TSMC’s net profit for the quarter spanning April to June 2024 soared to TWD 247.84 billion (USD 7.66 billion), marking a 36.3% jump from the same period last year. The company hit a revenue milestone with TWD 673.51 billion (USD 20.82 billion), up 40.1% year-on-year.
Gross profit came in at TWD 358.13 billion (USD 11.07 billion), reflecting a 37.6% increase year-on-year and a 13.9% rise quarter-on-quarter. Operating income surged to TWD 286.56 billion (USD 8.86 billion), up 41.9% year-on-year and 15.1% from the previous quarter. The earnings per share (EPS) climbed to TWD 9.56, up 36.3% from the previous year and 9.9% sequentially.
However, the latest results were overshadowed by political turbulence. TSMC’s American depositary receipts (ADRs) plunged nearly 8%, and its Taiwan Stock Exchange (TWSE) shares dipped 2.4% following former US President Donald Trump’s remarks about Taiwan’s defense contributions and its significant share of the chip market. These comments stirred concerns over US-Taiwan relations, casting a shadow over the company’s stellar performance.
Undeterred by geopolitical jitters, TSMC is moving ahead with its expansion plans. The company is set to commence mass production of its state-of-the-art 2-nanometer chips by 2025. In the US, TSMC’s advanced chip plant in Arizona is on track, with mass production also slated for 2025. The company is bolstering its presence in Japan with an expanding plant in Kumamoto and preparing to break ground on its first European plant in Dresden, Germany.
Looking ahead, TSMC expects robust demand for its advanced process technologies, particularly from the AI and smartphone sectors.
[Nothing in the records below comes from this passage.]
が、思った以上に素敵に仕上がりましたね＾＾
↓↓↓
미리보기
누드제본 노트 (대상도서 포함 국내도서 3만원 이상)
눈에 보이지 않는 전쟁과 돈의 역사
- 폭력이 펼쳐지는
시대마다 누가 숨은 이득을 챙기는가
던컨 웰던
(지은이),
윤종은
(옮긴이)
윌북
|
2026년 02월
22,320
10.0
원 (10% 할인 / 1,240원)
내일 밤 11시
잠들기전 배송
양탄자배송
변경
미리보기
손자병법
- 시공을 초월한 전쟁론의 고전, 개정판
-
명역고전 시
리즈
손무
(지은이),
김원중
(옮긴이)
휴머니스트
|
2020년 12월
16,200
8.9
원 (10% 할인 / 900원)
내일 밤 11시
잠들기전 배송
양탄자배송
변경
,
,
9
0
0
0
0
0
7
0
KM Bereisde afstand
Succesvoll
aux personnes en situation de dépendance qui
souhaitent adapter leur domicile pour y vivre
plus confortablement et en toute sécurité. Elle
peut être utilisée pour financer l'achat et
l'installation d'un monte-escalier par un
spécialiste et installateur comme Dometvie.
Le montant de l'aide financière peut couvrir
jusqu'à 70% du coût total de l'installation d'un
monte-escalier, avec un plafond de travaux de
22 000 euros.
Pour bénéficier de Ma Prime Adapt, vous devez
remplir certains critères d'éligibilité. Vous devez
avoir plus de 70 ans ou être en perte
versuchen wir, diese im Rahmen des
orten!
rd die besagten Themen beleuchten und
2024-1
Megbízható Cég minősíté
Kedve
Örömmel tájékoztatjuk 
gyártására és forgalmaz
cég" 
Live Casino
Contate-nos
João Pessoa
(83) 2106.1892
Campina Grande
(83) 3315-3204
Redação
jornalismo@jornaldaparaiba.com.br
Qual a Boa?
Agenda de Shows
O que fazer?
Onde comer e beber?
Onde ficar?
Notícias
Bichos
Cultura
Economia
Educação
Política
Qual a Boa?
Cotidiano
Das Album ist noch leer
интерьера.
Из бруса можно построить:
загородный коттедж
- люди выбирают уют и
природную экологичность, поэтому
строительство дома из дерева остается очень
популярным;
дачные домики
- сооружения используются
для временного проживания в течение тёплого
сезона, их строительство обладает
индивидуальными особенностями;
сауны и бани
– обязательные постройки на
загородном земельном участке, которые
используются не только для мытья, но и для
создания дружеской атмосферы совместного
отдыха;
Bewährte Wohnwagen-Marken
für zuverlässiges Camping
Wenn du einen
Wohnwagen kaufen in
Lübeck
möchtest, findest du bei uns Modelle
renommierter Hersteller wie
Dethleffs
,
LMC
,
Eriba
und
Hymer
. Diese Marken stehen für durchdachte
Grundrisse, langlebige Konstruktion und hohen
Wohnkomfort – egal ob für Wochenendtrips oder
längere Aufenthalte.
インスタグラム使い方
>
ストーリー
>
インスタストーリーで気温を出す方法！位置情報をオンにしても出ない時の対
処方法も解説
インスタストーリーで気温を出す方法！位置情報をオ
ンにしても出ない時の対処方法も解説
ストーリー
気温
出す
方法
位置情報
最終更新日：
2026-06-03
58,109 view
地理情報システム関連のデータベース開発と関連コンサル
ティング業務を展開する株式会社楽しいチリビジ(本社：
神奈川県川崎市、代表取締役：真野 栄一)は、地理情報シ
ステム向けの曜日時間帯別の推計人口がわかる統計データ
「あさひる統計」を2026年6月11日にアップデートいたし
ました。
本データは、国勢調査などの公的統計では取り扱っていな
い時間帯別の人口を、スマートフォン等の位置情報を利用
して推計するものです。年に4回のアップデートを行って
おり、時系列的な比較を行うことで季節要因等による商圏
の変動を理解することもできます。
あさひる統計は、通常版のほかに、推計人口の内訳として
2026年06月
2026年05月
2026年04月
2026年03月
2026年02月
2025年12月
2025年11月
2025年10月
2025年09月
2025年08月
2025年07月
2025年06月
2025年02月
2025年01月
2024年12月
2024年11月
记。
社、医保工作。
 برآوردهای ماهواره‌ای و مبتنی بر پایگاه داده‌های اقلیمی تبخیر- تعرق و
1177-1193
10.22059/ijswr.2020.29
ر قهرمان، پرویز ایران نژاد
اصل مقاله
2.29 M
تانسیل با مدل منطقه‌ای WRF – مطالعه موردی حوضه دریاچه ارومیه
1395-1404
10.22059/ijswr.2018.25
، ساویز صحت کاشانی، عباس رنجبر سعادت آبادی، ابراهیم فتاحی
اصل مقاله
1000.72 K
The company projects third-quarter revenue between USD 22.4–23.2 billion, with gross profit margins anticipated to be between 53.5–55.5%.
“Our second-quarter performance was buoyed by strong demand for our leading-edge 3-nm and 5-nm technologies, offsetting some smartphone seasonality,” said Wendell Huang, CFO of TSMC. “As we move into the third quarter, we foresee continued strength in demand for our smartphone and AI-related technologies.”